• **Instruction**:
Scan the records for the word "Eleganz". Return each line where it is found.

• **Input data**:
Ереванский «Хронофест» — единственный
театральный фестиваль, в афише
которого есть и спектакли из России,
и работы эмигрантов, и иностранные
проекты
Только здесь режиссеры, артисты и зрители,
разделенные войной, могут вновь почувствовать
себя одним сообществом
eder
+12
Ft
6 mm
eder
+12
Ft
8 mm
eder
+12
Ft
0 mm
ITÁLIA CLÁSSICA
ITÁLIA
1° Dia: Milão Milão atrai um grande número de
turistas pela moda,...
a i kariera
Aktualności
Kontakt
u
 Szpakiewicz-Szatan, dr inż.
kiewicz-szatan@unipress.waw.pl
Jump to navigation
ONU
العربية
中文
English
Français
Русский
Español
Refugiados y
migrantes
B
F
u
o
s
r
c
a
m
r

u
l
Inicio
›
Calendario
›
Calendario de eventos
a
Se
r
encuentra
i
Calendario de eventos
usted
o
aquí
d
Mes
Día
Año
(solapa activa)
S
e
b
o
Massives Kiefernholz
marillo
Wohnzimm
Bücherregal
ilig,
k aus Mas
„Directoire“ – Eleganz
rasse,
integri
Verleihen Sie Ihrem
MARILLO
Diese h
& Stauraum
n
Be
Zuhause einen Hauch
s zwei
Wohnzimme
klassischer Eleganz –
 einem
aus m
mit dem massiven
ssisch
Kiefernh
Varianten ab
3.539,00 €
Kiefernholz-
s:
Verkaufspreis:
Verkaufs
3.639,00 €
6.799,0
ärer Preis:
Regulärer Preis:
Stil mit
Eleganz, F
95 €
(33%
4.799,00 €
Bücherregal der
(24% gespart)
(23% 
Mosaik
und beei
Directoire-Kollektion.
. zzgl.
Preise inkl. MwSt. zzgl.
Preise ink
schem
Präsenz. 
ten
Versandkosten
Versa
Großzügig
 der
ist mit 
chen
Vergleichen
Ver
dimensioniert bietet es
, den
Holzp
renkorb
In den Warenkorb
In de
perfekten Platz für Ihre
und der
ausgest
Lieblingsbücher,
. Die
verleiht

• **Answer to this task**:
„Directoire“ – Eleganz
klassischer Eleganz –
Eleganz, F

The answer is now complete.